PROBLEM DESCRIPTION: Leave out the pictures and output exactly the lines below from the one with "21: (763, 200, 1.96)" down to the one with "35: (399, 199, 1.48)", both of them included.

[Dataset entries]
☆ ☆ ☆

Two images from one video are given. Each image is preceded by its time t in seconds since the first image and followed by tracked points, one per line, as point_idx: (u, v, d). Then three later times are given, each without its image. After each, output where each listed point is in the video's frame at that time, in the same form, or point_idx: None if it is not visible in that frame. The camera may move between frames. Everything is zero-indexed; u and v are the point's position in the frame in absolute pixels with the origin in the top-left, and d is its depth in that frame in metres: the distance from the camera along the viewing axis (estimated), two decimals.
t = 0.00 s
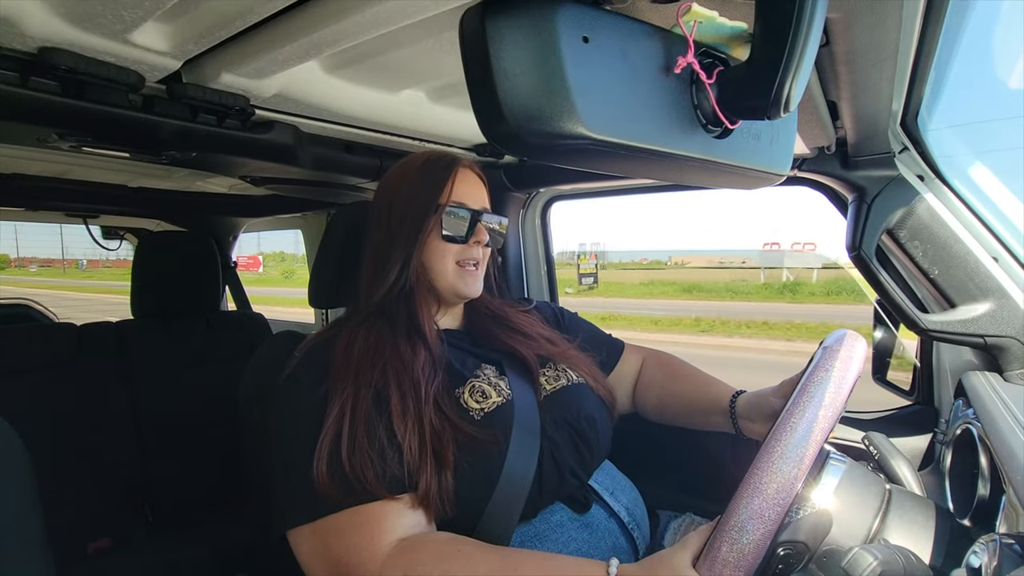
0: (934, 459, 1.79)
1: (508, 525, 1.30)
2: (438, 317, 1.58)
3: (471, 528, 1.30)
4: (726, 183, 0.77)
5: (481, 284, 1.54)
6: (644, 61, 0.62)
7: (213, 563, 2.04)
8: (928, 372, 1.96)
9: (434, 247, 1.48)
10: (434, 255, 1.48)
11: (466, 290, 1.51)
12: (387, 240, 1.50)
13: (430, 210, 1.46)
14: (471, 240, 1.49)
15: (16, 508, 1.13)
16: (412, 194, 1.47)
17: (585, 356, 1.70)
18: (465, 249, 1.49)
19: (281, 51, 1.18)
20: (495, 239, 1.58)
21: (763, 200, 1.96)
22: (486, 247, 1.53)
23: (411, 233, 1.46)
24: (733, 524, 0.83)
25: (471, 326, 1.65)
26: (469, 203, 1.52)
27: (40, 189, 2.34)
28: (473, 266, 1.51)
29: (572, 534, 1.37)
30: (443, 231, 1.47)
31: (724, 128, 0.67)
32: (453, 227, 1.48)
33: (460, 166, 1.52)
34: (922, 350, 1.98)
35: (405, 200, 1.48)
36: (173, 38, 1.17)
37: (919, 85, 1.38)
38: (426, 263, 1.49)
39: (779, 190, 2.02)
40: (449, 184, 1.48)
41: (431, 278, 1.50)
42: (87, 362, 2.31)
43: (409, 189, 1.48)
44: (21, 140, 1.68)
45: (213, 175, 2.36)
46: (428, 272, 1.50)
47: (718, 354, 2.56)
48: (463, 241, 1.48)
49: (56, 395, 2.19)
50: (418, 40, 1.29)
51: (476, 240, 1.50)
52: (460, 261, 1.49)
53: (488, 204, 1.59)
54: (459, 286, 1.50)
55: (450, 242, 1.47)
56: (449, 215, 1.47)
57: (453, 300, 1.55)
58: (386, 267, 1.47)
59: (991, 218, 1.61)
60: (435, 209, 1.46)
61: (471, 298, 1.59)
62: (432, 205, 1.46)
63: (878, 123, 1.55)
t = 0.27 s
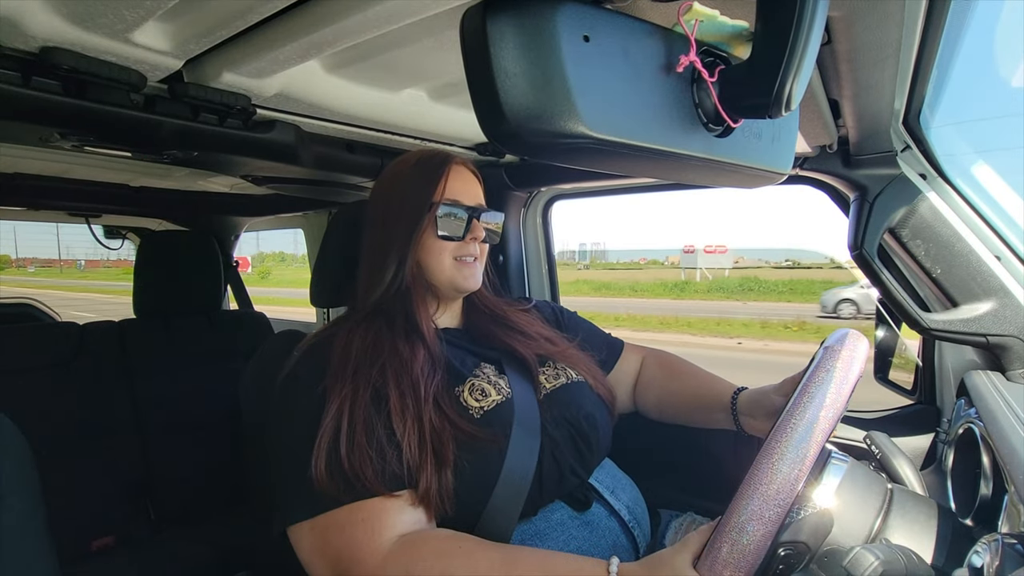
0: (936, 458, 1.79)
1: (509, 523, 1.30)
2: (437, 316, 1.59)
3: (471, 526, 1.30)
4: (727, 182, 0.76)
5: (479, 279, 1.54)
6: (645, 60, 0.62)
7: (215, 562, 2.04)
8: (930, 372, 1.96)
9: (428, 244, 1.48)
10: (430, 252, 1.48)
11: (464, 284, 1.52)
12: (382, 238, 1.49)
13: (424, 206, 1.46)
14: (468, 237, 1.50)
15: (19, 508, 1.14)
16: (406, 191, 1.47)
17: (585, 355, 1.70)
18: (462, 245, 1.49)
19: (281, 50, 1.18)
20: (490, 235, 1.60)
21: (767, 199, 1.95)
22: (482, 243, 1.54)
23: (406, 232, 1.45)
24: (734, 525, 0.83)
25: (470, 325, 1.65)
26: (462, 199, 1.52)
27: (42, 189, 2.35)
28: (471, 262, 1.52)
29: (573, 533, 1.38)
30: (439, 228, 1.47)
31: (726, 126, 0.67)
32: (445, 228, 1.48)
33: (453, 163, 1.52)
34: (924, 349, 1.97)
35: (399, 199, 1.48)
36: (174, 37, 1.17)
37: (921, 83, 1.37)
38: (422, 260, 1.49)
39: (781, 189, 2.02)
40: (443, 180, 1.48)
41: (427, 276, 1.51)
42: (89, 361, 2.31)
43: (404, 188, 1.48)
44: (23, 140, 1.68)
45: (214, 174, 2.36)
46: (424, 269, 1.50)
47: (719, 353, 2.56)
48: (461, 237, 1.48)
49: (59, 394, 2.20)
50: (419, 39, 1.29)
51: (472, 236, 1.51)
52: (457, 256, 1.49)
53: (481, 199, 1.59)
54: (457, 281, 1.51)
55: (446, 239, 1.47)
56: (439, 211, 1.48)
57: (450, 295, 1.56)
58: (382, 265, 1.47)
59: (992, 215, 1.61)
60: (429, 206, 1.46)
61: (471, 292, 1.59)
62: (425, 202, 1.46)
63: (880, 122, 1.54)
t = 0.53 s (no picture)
0: (934, 459, 1.79)
1: (507, 525, 1.30)
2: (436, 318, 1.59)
3: (470, 528, 1.30)
4: (725, 183, 0.77)
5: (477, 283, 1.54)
6: (644, 62, 0.62)
7: (213, 565, 2.04)
8: (928, 373, 1.96)
9: (428, 249, 1.47)
10: (429, 257, 1.47)
11: (462, 289, 1.51)
12: (378, 242, 1.50)
13: (421, 211, 1.46)
14: (466, 240, 1.49)
15: (17, 510, 1.13)
16: (402, 194, 1.47)
17: (584, 357, 1.70)
18: (460, 250, 1.48)
19: (281, 52, 1.18)
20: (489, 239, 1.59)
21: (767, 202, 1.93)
22: (481, 247, 1.54)
23: (402, 237, 1.46)
24: (732, 526, 0.83)
25: (469, 327, 1.65)
26: (461, 202, 1.52)
27: (41, 190, 2.35)
28: (470, 267, 1.51)
29: (572, 535, 1.37)
30: (437, 234, 1.47)
31: (725, 128, 0.67)
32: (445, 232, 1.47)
33: (451, 166, 1.52)
34: (922, 350, 1.98)
35: (395, 203, 1.48)
36: (173, 39, 1.17)
37: (920, 86, 1.38)
38: (420, 264, 1.49)
39: (779, 190, 2.02)
40: (441, 182, 1.48)
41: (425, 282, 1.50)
42: (87, 363, 2.31)
43: (399, 192, 1.48)
44: (21, 141, 1.68)
45: (213, 175, 2.36)
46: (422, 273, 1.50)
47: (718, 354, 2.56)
48: (459, 241, 1.48)
49: (57, 396, 2.19)
50: (418, 41, 1.29)
51: (471, 241, 1.50)
52: (456, 261, 1.49)
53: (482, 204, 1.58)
54: (456, 286, 1.50)
55: (445, 244, 1.47)
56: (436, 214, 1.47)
57: (449, 298, 1.55)
58: (380, 269, 1.49)
59: (989, 216, 1.62)
60: (426, 211, 1.46)
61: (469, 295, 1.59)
62: (421, 206, 1.46)
63: (878, 123, 1.55)
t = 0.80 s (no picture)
0: (935, 457, 1.79)
1: (509, 524, 1.30)
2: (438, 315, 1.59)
3: (472, 528, 1.30)
4: (726, 182, 0.76)
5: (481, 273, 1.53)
6: (645, 60, 0.62)
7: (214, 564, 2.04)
8: (929, 371, 1.96)
9: (428, 242, 1.47)
10: (429, 250, 1.47)
11: (466, 279, 1.50)
12: (380, 240, 1.50)
13: (420, 206, 1.46)
14: (466, 232, 1.49)
15: (18, 508, 1.14)
16: (402, 191, 1.48)
17: (587, 355, 1.70)
18: (461, 242, 1.47)
19: (281, 50, 1.18)
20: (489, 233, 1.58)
21: (766, 199, 1.95)
22: (482, 237, 1.52)
23: (402, 232, 1.46)
24: (733, 524, 0.83)
25: (472, 325, 1.64)
26: (460, 196, 1.52)
27: (41, 189, 2.35)
28: (472, 257, 1.50)
29: (574, 533, 1.37)
30: (433, 224, 1.47)
31: (726, 126, 0.67)
32: (445, 229, 1.47)
33: (447, 161, 1.52)
34: (923, 349, 1.97)
35: (395, 201, 1.48)
36: (173, 38, 1.17)
37: (921, 83, 1.37)
38: (420, 259, 1.49)
39: (780, 188, 2.03)
40: (437, 178, 1.48)
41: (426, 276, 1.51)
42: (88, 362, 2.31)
43: (400, 190, 1.48)
44: (22, 140, 1.68)
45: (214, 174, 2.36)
46: (422, 269, 1.50)
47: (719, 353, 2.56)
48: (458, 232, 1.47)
49: (58, 395, 2.20)
50: (419, 39, 1.29)
51: (471, 232, 1.49)
52: (458, 251, 1.48)
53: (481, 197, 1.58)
54: (458, 275, 1.49)
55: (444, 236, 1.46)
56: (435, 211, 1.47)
57: (451, 292, 1.55)
58: (380, 266, 1.48)
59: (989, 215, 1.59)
60: (423, 204, 1.46)
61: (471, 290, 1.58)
62: (420, 202, 1.46)
63: (880, 121, 1.54)
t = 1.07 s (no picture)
0: (935, 458, 1.79)
1: (507, 523, 1.30)
2: (435, 316, 1.59)
3: (470, 527, 1.30)
4: (725, 182, 0.77)
5: (473, 278, 1.52)
6: (645, 60, 0.62)
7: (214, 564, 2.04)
8: (929, 371, 1.96)
9: (421, 245, 1.47)
10: (422, 253, 1.47)
11: (457, 284, 1.49)
12: (374, 241, 1.51)
13: (412, 205, 1.46)
14: (459, 235, 1.47)
15: (18, 509, 1.13)
16: (397, 191, 1.48)
17: (585, 357, 1.70)
18: (454, 244, 1.46)
19: (281, 51, 1.18)
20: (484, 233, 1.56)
21: (762, 199, 1.94)
22: (476, 240, 1.51)
23: (396, 233, 1.47)
24: (733, 524, 0.83)
25: (468, 325, 1.65)
26: (453, 197, 1.51)
27: (41, 190, 2.35)
28: (466, 260, 1.49)
29: (571, 533, 1.37)
30: (427, 224, 1.46)
31: (725, 127, 0.67)
32: (441, 231, 1.46)
33: (440, 162, 1.52)
34: (923, 349, 1.98)
35: (391, 202, 1.48)
36: (174, 39, 1.17)
37: (921, 84, 1.37)
38: (413, 260, 1.49)
39: (779, 188, 2.02)
40: (428, 179, 1.48)
41: (419, 279, 1.50)
42: (88, 363, 2.31)
43: (395, 190, 1.49)
44: (21, 141, 1.68)
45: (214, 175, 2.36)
46: (415, 272, 1.50)
47: (718, 352, 2.57)
48: (451, 234, 1.46)
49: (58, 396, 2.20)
50: (419, 40, 1.29)
51: (464, 233, 1.48)
52: (451, 255, 1.47)
53: (475, 198, 1.58)
54: (451, 281, 1.48)
55: (437, 237, 1.46)
56: (436, 211, 1.47)
57: (446, 295, 1.54)
58: (375, 269, 1.50)
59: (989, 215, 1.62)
60: (416, 204, 1.46)
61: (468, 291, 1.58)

☆ ☆ ☆

RESULT:
21: (763, 200, 1.96)
22: (486, 247, 1.53)
23: (411, 233, 1.46)
24: (733, 524, 0.83)
25: (471, 326, 1.65)
26: (469, 203, 1.52)
27: (40, 189, 2.34)
28: (473, 266, 1.51)
29: (572, 534, 1.37)
30: (443, 231, 1.47)
31: (724, 128, 0.67)
32: (453, 227, 1.48)
33: (460, 166, 1.52)
34: (922, 350, 1.98)
35: (405, 200, 1.48)
36: (173, 38, 1.17)
37: (919, 85, 1.38)
38: (426, 263, 1.49)
39: (779, 190, 2.02)
40: (449, 184, 1.48)
41: (431, 278, 1.50)
42: (87, 362, 2.31)
43: (409, 189, 1.48)
44: (21, 140, 1.68)
45: (213, 175, 2.36)
46: (428, 272, 1.50)
47: (718, 354, 2.56)
48: (463, 241, 1.48)
49: (56, 395, 2.19)
50: (418, 40, 1.29)
51: (476, 240, 1.50)
52: (460, 261, 1.49)
53: (488, 204, 1.59)
54: (459, 286, 1.50)
55: (450, 242, 1.47)
56: (449, 215, 1.47)
57: (453, 300, 1.55)
58: (386, 267, 1.47)
59: (991, 218, 1.61)
60: (435, 209, 1.46)
61: (471, 298, 1.59)
62: (432, 205, 1.46)
63: (878, 123, 1.55)
t = 0.27 s
0: (936, 458, 1.79)
1: (509, 523, 1.30)
2: (437, 316, 1.59)
3: (471, 526, 1.30)
4: (727, 182, 0.76)
5: (479, 279, 1.54)
6: (645, 60, 0.62)
7: (215, 562, 2.04)
8: (930, 372, 1.96)
9: (428, 244, 1.48)
10: (430, 252, 1.48)
11: (464, 284, 1.52)
12: (382, 238, 1.49)
13: (424, 206, 1.46)
14: (468, 237, 1.50)
15: (19, 508, 1.14)
16: (406, 191, 1.47)
17: (585, 355, 1.70)
18: (462, 245, 1.49)
19: (281, 50, 1.18)
20: (490, 235, 1.60)
21: (767, 199, 1.95)
22: (482, 243, 1.54)
23: (406, 232, 1.45)
24: (734, 525, 0.83)
25: (470, 325, 1.65)
26: (462, 199, 1.52)
27: (42, 189, 2.35)
28: (471, 262, 1.52)
29: (573, 533, 1.38)
30: (439, 228, 1.47)
31: (726, 126, 0.67)
32: (445, 228, 1.48)
33: (453, 163, 1.52)
34: (924, 349, 1.97)
35: (399, 199, 1.48)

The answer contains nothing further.